Cowboy keyed his mike. “This is Sniper One. Requesting permission to engage.”
“Wait, One.” There was a pause while the operations staff at headquarters conferred. Then the radio crackled again. “Engage.”
It was a sniper’s paradise.
In BUD/S all of us had to qualify as experts in rifle and pistol. Later, you learn to make up to a
five-hundred-yard shot. With a long-barrel and the right optics you should be able to make a seven-hundred-yard shot, but that’s pushing it with an ordinary rifle. In sniper school you find out how easy that is when you have the right gear and training. Snipers take the distances out much farther than that. Chris Kyle from Team 3 has scored from sixteen hundred yards with a .300 Win Mag, and from twenty-one hundred with a larger .338 round. Others have done the same, maybe even better. But sniping involves much more than pure marksmanship. Patience, stealth, and a talent for observation are important, too. Everyday psychology is a big part of it. How does a bad guy act? You study body language and behavior for clues to someone’s intent. It’s a subtle craft. At the end of the day, our snipers are often in the best position to carry out one of Skipper’s favorite expressions of our mission in Ramadi: “Rehab who you can; kill those who have forfeited their time on the planet.”

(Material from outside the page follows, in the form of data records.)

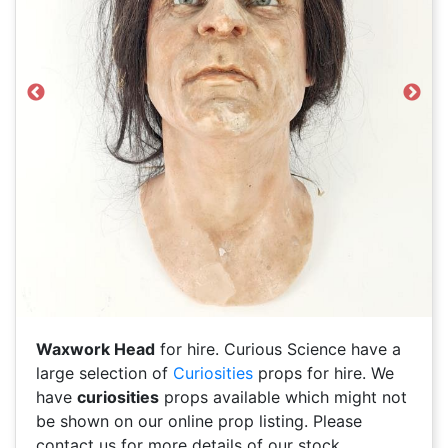
Previous
Next
Waxwork Head
for hire. Curious Science have a
large selection of
Curiosities
props for hire. We
have
curiosities
props available which might not
be shown on our online prop listing. Please
contact us for more details of our stock.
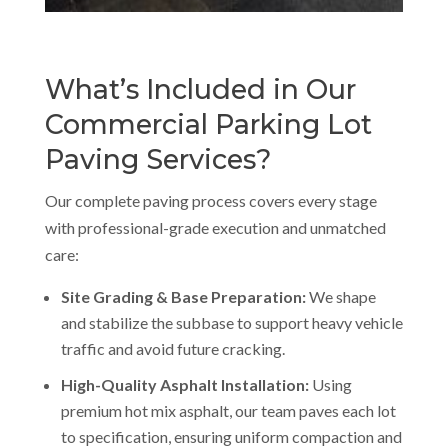
What’s Included in Our
Commercial Parking Lot
Paving Services?
Our complete paving process covers every stage
with professional-grade execution and unmatched
care:
Site Grading & Base Preparation:
We shape
and stabilize the subbase to support heavy vehicle
traffic and avoid future cracking.
High-Quality Asphalt Installation:
Using
premium hot mix asphalt, our team paves each lot
to specification, ensuring uniform compaction and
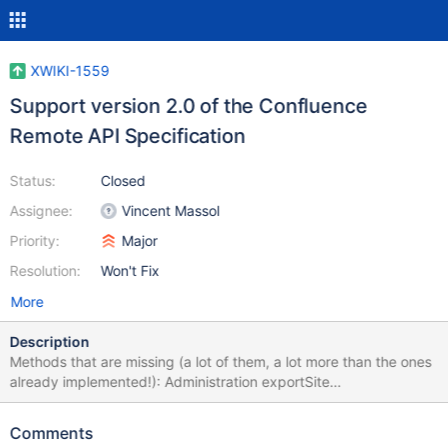
XWIKI-1559
Support version 2.0 of the Confluence
Remote API Specification
Status:
Closed
Assignee:
Vincent Massol
Priority:
Major
Resolution:
Won't Fix
More
Description
Methods that are missing (a lot of them, a lot more than the ones
already implemented!): Administration exportSite
getClusterInformation (from version 2.3) getClusterNodeStatuses
(from version 2.3) General getServerInfo (throws "Not
Comments
implemented" exception) Spaces exportSpace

That day there were plenty of forfeits. Cowboy, Jerry, and Lars were maintaining concealment within easy range of those seventy or eighty shitheads whose attention was fully occupied by Iraqi police cars arriving along the road to their east. They were completely oblivious to the three snipers on their flank.
Jerry had an M249 squad automatic weapon, our light machine gun of choice. Lars had an M79 grenade launcher. Cowboy had his sniper rifle, a Stoner SR-25. Time to reach out and touch someone.
It was a perfect L ambush. Our guys were on the short leg of the L, enfilading the insurgents from the side. From four stories up, situated on a narrow sundeck, they had a great firing angle. At a range of just about a hundred yards, Cowboy dialed down his scope, and when he and his teammates popped over the wall and went to work, the 9:15 to Seventy-Two Virgin Station hit the express track.
It was a turkey shoot. Cowboy fired his suppressed Stoner as fast as he could, burning through magazine after magazine. Jerry poured out the lead in short, disciplined bursts from his SAW. As some of their cohorts began to fall, the insurgents milled about nervously, then panicked and began running, firing into the air randomly. As some piled into their vehicles, Lars targeted their cars with grenades. Stuck in an open area, they didn’t stand a chance. As the vehicles veered and fishtailed, looking to escape, they found themselves trapped by high concrete curbs, impossible to drive over. A scene of carnage and bedlam ensued. Driving over bodies of their fallen comrades, they found themselves enfiladed by Lars’s grenade fire. Every car got a dose of lead. Much to their chagrin, a single vehicle—a blue BMW sedan—escaped.